TEMPO COMUM. DÉCIMA SEXTA SEMANA. QUINTA‑FEIRA

– O pecado é o maior erro que o homem pode cometer e o único mal verdadeiro.

I. O POVO JUDEU, depois da sua experiência no deserto, conhecia bem a importância da água. Encontrar água no meio do deserto era como achar um tesouro, e os poços eram mais bem guardados do que as jóias, pois deles dependia a vida. A Sagrada Escritura fala de Deus como a fonte de águas vivas; o justo é como uma árvore plantada à beira da água viva1, que produz fruto mesmo em tempo de seca2.

No colóquio com a mulher samaritana, Jesus manifestou que Ele era a fonte capaz de saciar as almas com água viva3. Na festa dos Tabernáculos ou das Tendas, em que os judeus recordavam a sua passagem pelo deserto, Jesus apresenta‑se como o único que pode saciar a sede das almas. No último dia – escreve São João –, o dia mais solene da festa, estava Jesus em pé, e dizia em voz alta: Se alguém tem sede, venha a mim, e beba. O que crê em mim, como diz a Escritura, do seu seio correrão rios de água viva4. Só Cristo pode acalmar a sede de eternidade que o próprio Deus pôs nos nossos corações, só Ele pode tornar fecunda a nossa vida.

Neste contexto, ressoam‑nos hoje com especial vibração as palavras do profeta Jeremias em que fala do abandono do seu povo e, num sentido mais amplo, dos pecados dos homens, dos nossos pecados: Pasmai, céus; e vós, portas celestes, ficai inconsoláveis… porque o meu povo cometeu dois males: abandonou‑me a mim, que sou fonte de água viva, e cavou para si cisternas, cisternas gretadas que não podem reter as águas5.

Todo o pecado é uma separação de Deus. Abandona‑se por nada a água viva que salta para a vida eterna; é uma tentativa frustrada de acalmar a sede com outras coisas, e é a morte. É o maior equívoco que o homem pode cometer, é o autêntico mal, pois arrebata a graça santificante, a vida de Deus na alma, que é o dom mais precioso que recebemos.

● Tarefas pedidas:
- 1) Para cada afirmação abaixo, responda sim ou não conforme ela concorde com o texto sobre o pecado e a água viva, e cite as palavras decisivas do texto.
(a) Os poços eram mais bem guardados do que as jóias.
(b) Jesus apresentou-se como o único que pode saciar a sede das almas durante a festa da Páscoa.
(c) O pecado arrebata a graça santificante.
- 2) Responda com base no texto sobre o pecado e a água viva:
(a) Com o que a Sagrada Escritura compara o justo?
(b) Com quem Jesus conversava quando manifestou que era a fonte capaz de saciar as almas com água viva?
(c) Que profeta fala do abandono do seu povo?

● Conjunto de dados:
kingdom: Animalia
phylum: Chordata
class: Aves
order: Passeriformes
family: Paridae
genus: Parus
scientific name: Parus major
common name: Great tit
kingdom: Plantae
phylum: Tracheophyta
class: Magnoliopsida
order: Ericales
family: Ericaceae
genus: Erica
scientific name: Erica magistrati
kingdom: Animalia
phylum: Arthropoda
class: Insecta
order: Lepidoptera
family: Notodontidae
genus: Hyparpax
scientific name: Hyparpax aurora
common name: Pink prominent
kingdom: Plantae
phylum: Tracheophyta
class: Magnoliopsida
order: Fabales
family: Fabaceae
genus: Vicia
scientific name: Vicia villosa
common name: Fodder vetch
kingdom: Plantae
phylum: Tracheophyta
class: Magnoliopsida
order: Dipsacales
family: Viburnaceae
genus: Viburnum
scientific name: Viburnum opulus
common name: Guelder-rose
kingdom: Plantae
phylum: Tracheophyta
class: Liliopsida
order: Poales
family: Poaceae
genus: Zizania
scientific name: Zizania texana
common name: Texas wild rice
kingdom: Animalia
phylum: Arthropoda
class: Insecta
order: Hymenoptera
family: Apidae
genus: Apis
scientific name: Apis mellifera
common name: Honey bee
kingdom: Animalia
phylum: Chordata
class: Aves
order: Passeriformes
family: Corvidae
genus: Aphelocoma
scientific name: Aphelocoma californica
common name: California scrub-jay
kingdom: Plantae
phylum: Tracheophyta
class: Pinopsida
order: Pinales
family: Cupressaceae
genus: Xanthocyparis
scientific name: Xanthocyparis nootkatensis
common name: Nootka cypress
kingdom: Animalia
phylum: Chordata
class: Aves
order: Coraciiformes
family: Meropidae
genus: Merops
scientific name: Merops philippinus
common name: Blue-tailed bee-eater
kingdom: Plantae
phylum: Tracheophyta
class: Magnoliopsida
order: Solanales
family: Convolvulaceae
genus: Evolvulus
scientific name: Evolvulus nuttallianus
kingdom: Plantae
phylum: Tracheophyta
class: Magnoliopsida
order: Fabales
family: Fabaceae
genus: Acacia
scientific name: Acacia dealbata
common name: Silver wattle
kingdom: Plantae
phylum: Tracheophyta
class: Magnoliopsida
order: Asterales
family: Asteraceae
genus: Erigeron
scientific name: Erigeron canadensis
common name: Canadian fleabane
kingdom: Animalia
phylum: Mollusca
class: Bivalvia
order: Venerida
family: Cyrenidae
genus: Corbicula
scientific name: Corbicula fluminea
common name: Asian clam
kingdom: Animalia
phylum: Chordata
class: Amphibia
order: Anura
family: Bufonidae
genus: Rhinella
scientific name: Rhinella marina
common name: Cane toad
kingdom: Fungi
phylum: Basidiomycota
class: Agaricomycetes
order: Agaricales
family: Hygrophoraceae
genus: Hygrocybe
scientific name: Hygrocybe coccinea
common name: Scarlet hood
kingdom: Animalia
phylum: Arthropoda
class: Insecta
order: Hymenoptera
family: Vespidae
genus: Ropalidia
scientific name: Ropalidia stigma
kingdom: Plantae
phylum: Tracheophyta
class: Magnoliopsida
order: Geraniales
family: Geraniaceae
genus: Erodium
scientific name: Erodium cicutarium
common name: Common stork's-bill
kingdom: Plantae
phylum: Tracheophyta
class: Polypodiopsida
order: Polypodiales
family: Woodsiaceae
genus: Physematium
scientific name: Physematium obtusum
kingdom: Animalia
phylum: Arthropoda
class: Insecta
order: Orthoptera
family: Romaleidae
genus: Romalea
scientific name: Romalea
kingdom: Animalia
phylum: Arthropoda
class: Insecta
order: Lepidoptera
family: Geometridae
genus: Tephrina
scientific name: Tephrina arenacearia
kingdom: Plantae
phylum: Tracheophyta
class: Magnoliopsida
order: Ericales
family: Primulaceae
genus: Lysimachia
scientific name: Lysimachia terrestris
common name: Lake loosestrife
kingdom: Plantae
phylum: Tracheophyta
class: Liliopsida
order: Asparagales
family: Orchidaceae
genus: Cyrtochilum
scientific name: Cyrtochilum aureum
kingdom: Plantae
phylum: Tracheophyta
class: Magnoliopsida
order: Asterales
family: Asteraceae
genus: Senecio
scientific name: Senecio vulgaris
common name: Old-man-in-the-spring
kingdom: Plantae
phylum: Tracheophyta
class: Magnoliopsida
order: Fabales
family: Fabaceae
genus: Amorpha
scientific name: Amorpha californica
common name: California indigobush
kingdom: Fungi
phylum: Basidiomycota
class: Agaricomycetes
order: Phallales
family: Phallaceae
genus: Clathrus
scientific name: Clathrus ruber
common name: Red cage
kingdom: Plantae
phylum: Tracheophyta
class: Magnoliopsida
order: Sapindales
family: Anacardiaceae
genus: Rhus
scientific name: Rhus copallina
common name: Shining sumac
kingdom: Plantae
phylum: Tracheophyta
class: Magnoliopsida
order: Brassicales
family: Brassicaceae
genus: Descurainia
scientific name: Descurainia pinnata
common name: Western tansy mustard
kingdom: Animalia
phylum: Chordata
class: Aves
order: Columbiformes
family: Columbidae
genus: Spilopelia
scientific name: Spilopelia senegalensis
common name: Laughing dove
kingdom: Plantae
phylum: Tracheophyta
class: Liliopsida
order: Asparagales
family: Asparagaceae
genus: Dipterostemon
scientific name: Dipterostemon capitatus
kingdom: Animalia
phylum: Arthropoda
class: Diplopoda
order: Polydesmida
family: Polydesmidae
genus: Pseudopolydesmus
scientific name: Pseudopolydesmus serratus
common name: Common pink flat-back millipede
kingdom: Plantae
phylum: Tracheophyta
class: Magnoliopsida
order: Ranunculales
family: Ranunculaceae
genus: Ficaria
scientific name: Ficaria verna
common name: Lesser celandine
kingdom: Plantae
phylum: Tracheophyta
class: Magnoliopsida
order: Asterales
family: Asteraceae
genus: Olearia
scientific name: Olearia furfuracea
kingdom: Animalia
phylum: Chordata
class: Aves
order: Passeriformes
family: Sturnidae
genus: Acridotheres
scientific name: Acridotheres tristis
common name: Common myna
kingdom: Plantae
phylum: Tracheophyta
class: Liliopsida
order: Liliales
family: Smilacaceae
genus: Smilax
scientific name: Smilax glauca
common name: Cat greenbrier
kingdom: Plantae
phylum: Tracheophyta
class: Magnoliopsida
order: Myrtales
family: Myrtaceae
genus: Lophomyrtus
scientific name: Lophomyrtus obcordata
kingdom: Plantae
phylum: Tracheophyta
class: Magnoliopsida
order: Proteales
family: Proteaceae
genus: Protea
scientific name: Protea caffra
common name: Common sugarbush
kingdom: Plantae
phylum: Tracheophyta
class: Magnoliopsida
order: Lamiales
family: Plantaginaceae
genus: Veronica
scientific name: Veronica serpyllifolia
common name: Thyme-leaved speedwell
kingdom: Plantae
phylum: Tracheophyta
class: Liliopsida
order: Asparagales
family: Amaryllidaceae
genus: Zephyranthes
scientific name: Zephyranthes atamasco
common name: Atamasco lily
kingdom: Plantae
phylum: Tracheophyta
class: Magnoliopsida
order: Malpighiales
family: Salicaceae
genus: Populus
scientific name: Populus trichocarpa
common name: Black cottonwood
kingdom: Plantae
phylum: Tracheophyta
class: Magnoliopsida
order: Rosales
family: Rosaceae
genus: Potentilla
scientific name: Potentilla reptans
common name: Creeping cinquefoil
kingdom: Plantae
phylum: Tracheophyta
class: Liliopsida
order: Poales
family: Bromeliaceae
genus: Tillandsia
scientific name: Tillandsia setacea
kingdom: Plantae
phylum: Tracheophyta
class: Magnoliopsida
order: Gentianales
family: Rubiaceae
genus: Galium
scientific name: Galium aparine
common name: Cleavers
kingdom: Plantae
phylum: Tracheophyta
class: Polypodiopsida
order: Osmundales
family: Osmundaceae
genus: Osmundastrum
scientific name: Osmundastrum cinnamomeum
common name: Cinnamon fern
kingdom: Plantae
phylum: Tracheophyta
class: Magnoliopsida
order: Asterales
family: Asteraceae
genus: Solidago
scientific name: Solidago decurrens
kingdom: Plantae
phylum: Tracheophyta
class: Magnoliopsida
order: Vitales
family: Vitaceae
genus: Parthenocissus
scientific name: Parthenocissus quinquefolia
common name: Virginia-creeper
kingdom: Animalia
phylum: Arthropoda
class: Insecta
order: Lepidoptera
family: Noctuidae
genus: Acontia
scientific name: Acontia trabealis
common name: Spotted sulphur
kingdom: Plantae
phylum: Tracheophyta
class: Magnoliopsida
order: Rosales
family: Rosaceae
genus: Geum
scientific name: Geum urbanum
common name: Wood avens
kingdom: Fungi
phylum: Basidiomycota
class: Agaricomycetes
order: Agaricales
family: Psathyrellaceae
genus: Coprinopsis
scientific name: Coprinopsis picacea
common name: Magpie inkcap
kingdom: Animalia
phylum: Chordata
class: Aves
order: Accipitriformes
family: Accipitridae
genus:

● Respostas por tarefa:
- 1)
(a) Sim: "os poços eram mais bem guardados do que as jóias, pois deles dependia a vida".
(b) Não: "Na festa dos Tabernáculos ou das Tendas, em que os judeus recordavam a sua passagem pelo deserto, Jesus apresenta‑se como o único que pode saciar a sede das almas."
(c) Sim: "pois arrebata a graça santificante, a vida de Deus na alma".

- 2)
(a) Com uma árvore plantada à beira da água viva, que produz fruto mesmo em tempo de seca.
(b) Com a mulher samaritana.
(c) Jeremias.